Un juge de la Cour du Québec pourra évaluer la constitutionnalité d’un article de la Loi sur la langue officielle qui rend obligatoire la traduction sans délai des jugements rendus en anglais. La Cour supérieure a rejeté vendredi la requête du gouvernement du Québec, qui accuse le juge Dennis Galiatsatos d’avoir un « parti pris ».

Ce qu’il faut savoir

À partir du 1er juin, les jugements rendus en anglais devront être traduits immédiatement en français.

Un juge croit que les délais judiciaires seront allongés et veut étudier la constitutionnalité de la loi.

Québec veut empêcher le juge de se prononcer. Mais la Cour supérieure a rejeté la demande du gouvernement vendredi.

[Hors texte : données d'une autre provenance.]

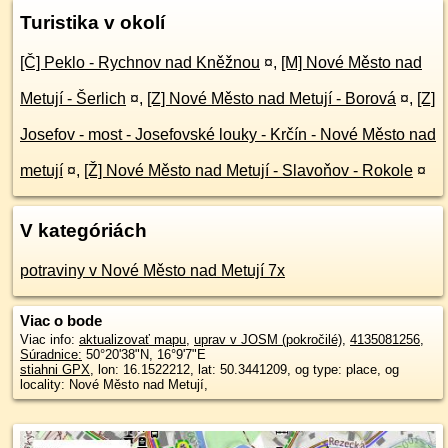
Turistika v okolí
[Č] Peklo - Rychnov nad Kněžnou
¤
,
[M] Nové Město nad
Metují - Šerlich
¤
,
[Z] Nové Město nad Metují - Borová
¤
,
[Z]
Josefov - most - Josefovské louky - Krčín - Nové Město nad
metují
¤
,
[Ž] Nové Město nad Metují - Slavoňov - Rokole
¤
V kategóriách
potraviny v Nové Město nad Metují 7x
Viac o bode
Viac info:
aktualizovať mapu
,
uprav v JOSM (pokročilé)
,
4135081256
,
Súradnice:
50°20'38"N
,
16°9'7"E
stiahni GPX
, lon: 16.1522212, lat: 50.3441209, og type: place, og
locality: Nové Město nad Metují,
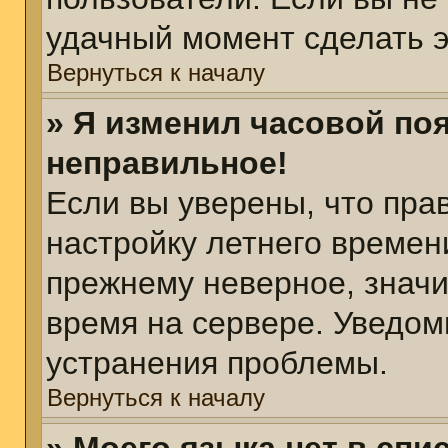
удачный момент сделать э
Вернуться к началу
» Я изменил часовой поя
неправильное!
Если вы уверены, что пра
настройку летнего времен
прежнему неверное, значи
время на сервере. Уведом
устранения проблемы.
Вернуться к началу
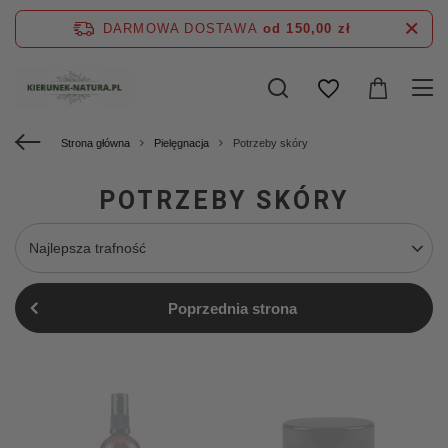
DARMOWA DOSTAWA
od 150,00 zł
Strona główna
Pielęgnacja
Potrzeby skóry
POTRZEBY SKÓRY
Najlepsza trafność
Poprzednia strona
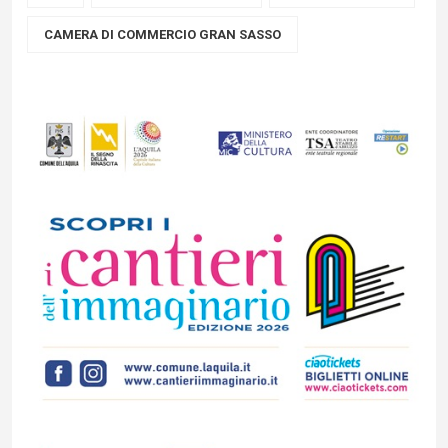
CAMERA DI COMMERCIO GRAN SASSO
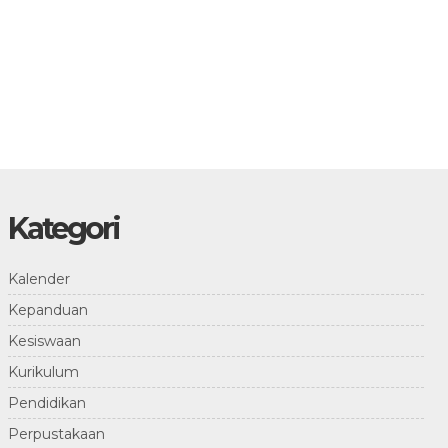
Kategori
Kalender
Kepanduan
Kesiswaan
Kurikulum
Pendidikan
Perpustakaan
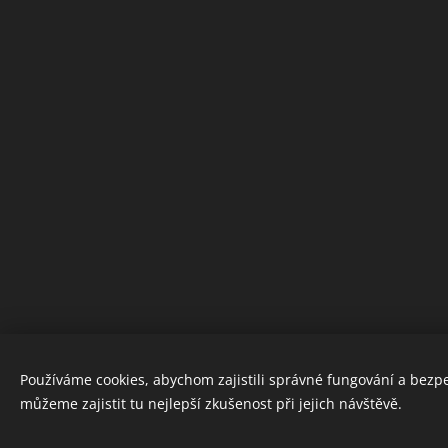
Používáme cookies, abychom zajistili správné fungování a bezp
můžeme zajistit tu nejlepší zkušenost při jejich návštěvě.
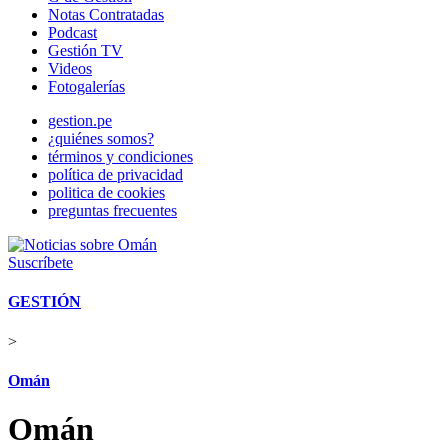
Notas Contratadas
Podcast
Gestión TV
Videos
Fotogalerías
gestion.pe
¿quiénes somos?
términos y condiciones
política de privacidad
politica de cookies
preguntas frecuentes
Suscríbete
GESTIÓN
>
Omán
Omán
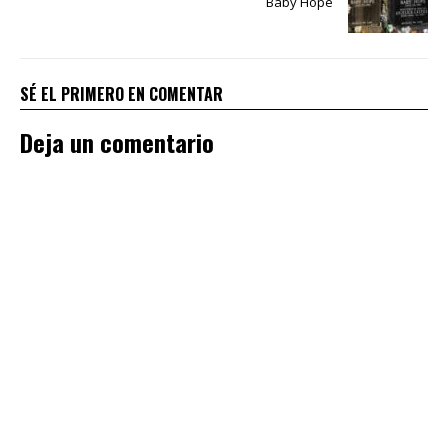
Baby Hope
SÉ EL PRIMERO EN COMENTAR
Deja un comentario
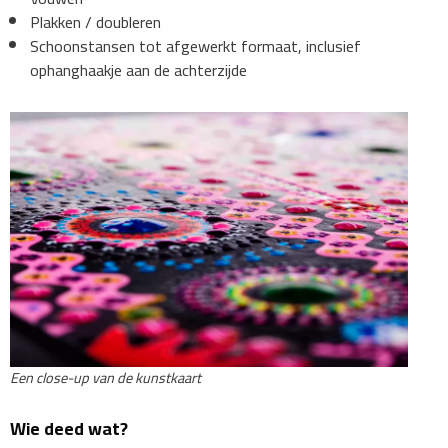
Plakken / doubleren
Schoonstansen tot afgewerkt formaat, inclusief
ophanghaakje aan de achterzijde
Een close-up van de kunstkaart
Wie deed wat?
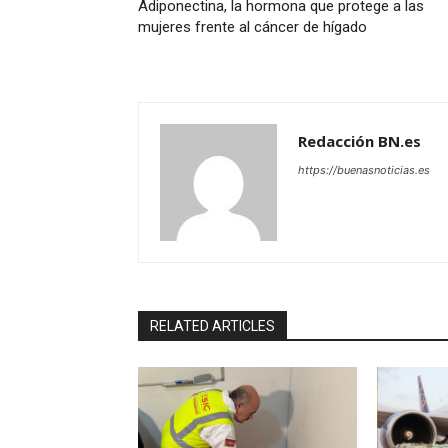
Adiponectina, la hormona que protege a las
mujeres frente al cáncer de hígado
Redacción BN.es
https://buenasnoticias.es
RELATED ARTICLES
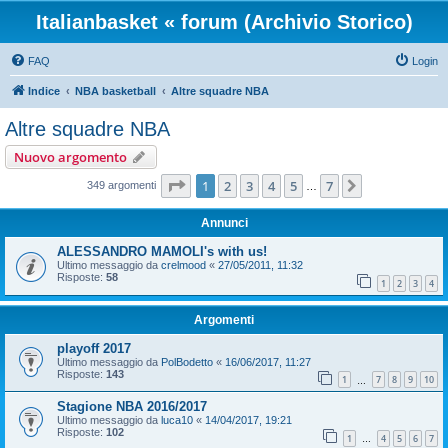
Italianbasket « forum (Archivio Storico)
FAQ
Login
Indice
NBA basketball
Altre squadre NBA
Altre squadre NBA
Nuovo argomento
Pagina
1
di
7
1
2
3
4
5
7
Prossimo
349 argomenti
…
Annunci
ALESSANDRO MAMOLI's with us!
Ultimo messaggio da
crelmood
«
27/05/2011, 11:32
Risposte:
58
1
2
3
4
Argomenti
playoff 2017
Ultimo messaggio da
PolBodetto
«
16/06/2017, 11:27
Risposte:
143
1
7
8
9
10
…
Stagione NBA 2016/2017
Ultimo messaggio da
luca10
«
14/04/2017, 19:21
Risposte:
102
1
4
5
6
7
…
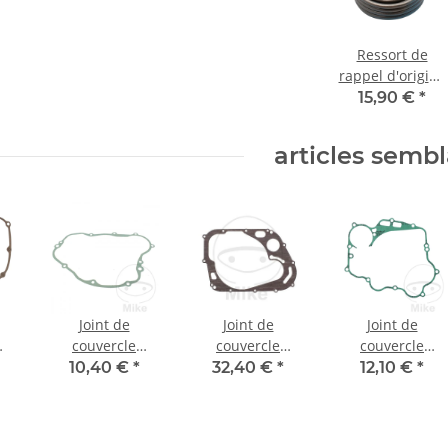
Ressort de
rappel d'origine
Ressort de
15,90 €
*
démarreur pour
Honda GB XBR
articles semb
500 XL XR 600
Joint de
Joint de
Joint de
couvercle
couvercle
couvercle
e
d'embrayage
d'embrayage
d'embrayage
10,40 €
*
32,40 €
*
12,10 €
*
MX
pour Kawasaki
pour Suzuki VL
pour Kawasaki
0
KDX 200 C #
125 250 LC
KMX 125 # 1991-
00
1986-1988
Intruder # 2000-
2003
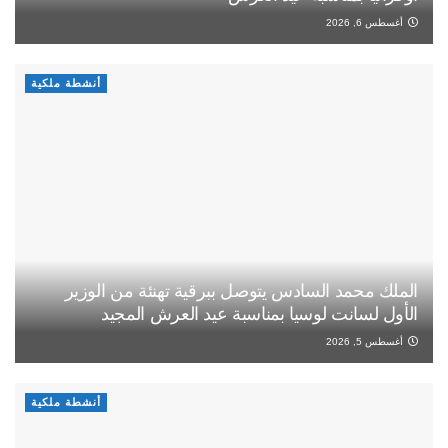
أغسطس 6, 2026
أنشطة ملكية
الملك محمد السادس يتوصل ببرقية تهنئة من الوزير
الأول لسانت لوسيا بمناسبة عيد العرش المجيد
أغسطس 5, 2026
أنشطة ملكية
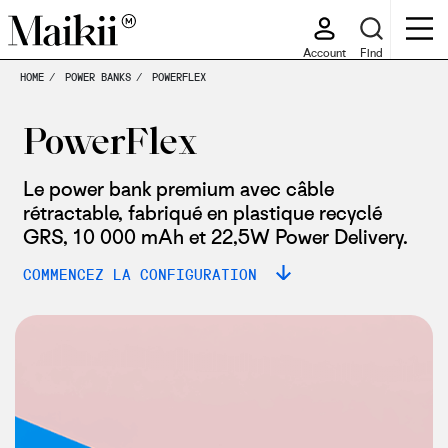
Account
Find
HOME
POWER BANKS
POWERFLEX
PowerFlex
Le power bank premium avec câble
rétractable, fabriqué en plastique recyclé
GRS, 10 000 mAh et 22,5W Power Delivery.
COMMENCEZ LA CONFIGURATION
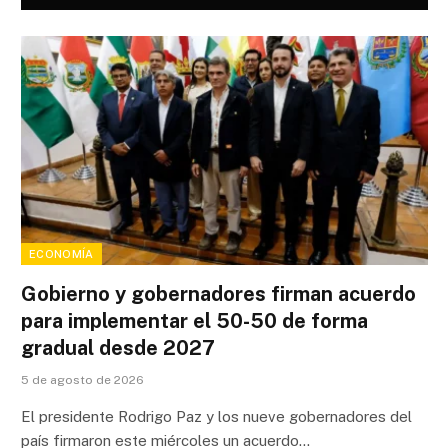
ECONOMÍA
Gobierno y gobernadores firman acuerdo
para implementar el 50-50 de forma
gradual desde 2027
5 de agosto de 2026
El presidente Rodrigo Paz y los nueve gobernadores del
país firmaron este miércoles un acuerdo…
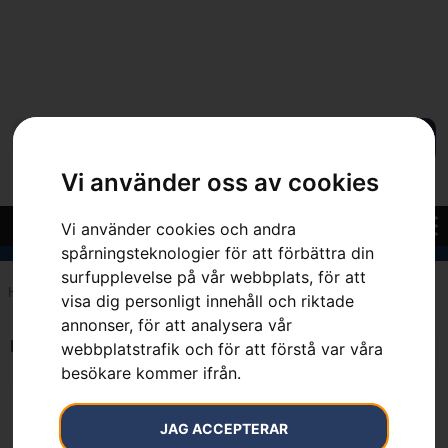
Vi använder oss av cookies
Vi använder cookies och andra
spårningsteknologier för att förbättra din
surfupplevelse på vår webbplats, för att
Hem
»
7392930284890
visa dig personligt innehåll och riktade
annonser, för att analysera vår
Endast ett sökresultat
webbplatstrafik och för att förstå var våra
besökare kommer ifrån.
JAG ACCEPTERAR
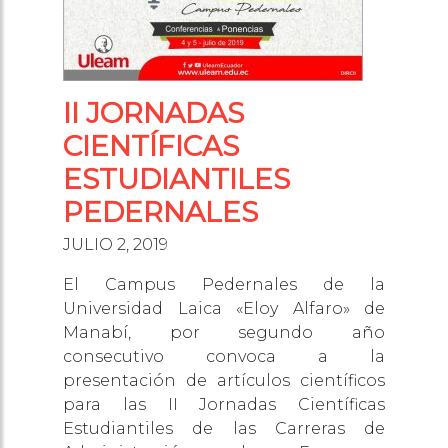
II JORNADAS
CIENTÍFICAS
ESTUDIANTILES
PEDERNALES
JULIO 2, 2019
El Campus Pedernales de la
Universidad Laica «Eloy Alfaro» de
Manabí, por segundo año
consecutivo convoca a la
presentación de artículos científicos
para las II Jornadas Científicas
Estudiantiles de las Carreras de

Pour comprendre cette affaire, il faut remonter à l’adoption en 2022 de la réforme phare du gouvernement Legault en matière de langue française (projet de loi 96). Le nouvel article 10 de la Loi sur la langue officielle et commune du Québec, le français stipule qu’à partir du 1er juin prochain, une version française d’un jugement rendu par écrit en anglais doit y être jointe « immédiatement et sans délai ».

Dans une initiative exceptionnelle, le juge Dennis Galiatsatos de la Cour du Québec a décidé au début du mois qu’il avait le droit d’étudier la validité constitutionnelle de cette disposition possiblement discriminatoire à l’égard des anglophones. À ses yeux, la traduction obligatoire des jugements risque d’entraîner des « délais additionnels systémiques pour tous les dossiers en anglais ».

Cependant, la Cour suprême a déjà déterminé en 2020 que le temps de délibération en vue du prononcé du verdict n’était pas calculé dans le « plafond Jordan ».

Le juge a pris cette décision à l’approche du procès de Christine Pryde, accusée de conduite dangereuse ayant causé la mort d’une cycliste. La femme de 32 ans a choisi d’avoir son procès en anglais, comme le lui permet le droit constitutionnel. La défense a d’ailleurs déposé une requête en arrêt des procédures de type Jordan en raison des délais de traduction.

Après avoir tenté de convaincre le juge Galiatsatos qu’il n’était pas habilité à se prononcer sur cette question constitutionnelle de son propre chef, le Procureur général du Québec (PGQ) s’est tourné vers la Cour supérieure en déposant une demande de sursis d’exécution.

PHOTO ROBERT SKINNER, ARCHIVES LA PRESSE

Christine Pryde (à droite) au palais de justice de Montréal en 2023

Jeudi, le juge Marc St-Pierre de la Cour supérieure a rejeté la demande des avocats du PGQ, malgré de « bons arguments » de leur part. À cette étape préliminaire, il faut un préjudice « sérieux ou irréparable » pour accorder le sursis. Si le juge Galiatsatos se prononce, cela ne changera pas l’état du droit, a relativisé le juge St-Pierre. De plus, le PGQ pourrait porter en appel la décision sur le fond du juge Galiatsatos, a-t-il poursuivi.

« Il n’y a pas véritablement de préjudice eu égard à l’intérêt public par le fait que le juge se prononce », conclut le juge St-Pierre.

Notons qu’il est très rare qu’un juge civiliste de la Cour supérieure se prononce sur un débat en matière criminelle. Le juge St-Pierre a d’ailleurs confié pendant l’audience qu’il n’avait jamais traité d’un dossier criminel dans sa longue carrière.

Selon les avocats du gouvernement, le juge Galiatsatos a manifesté « un parti pris mettant en cause son impartialité » et ne pouvait pas se saisir de la question. De plus, selon le PGQ, le juge a évalué le délai additionnel déterminé par la traduction en fonction de son expérience personnelle.

Selon le juge Galiatsatos, l’article 10 va avoir des conséquences bien concrètes à partir de juin : les délais risquent d’être très longs avant d’obtenir la traduction officielle en français d’un jugement en anglais. Il évoquait des semaines, et probablement plusieurs mois. Ce qui risque d’entraîner des arrêts Jordan.

Le ministère de la Justice se veut plus rassurant que le juge Galiatsatos. Le délai de traduction se compte dans les faits en jours, tout au plus en semaines dans les cas très complexes, soutient dans une déclaration sous serment une employée du Ministère qui travaille avec l’organisme chargé de la traduction des jugements.

« Or, le ministère de la Justice serait présentement en négociation pour abréger les délais avec l’organisme qui se charge habituellement de la traduction justement pour tenir compte de la modification à l’article 10 », lit-on dans le jugement.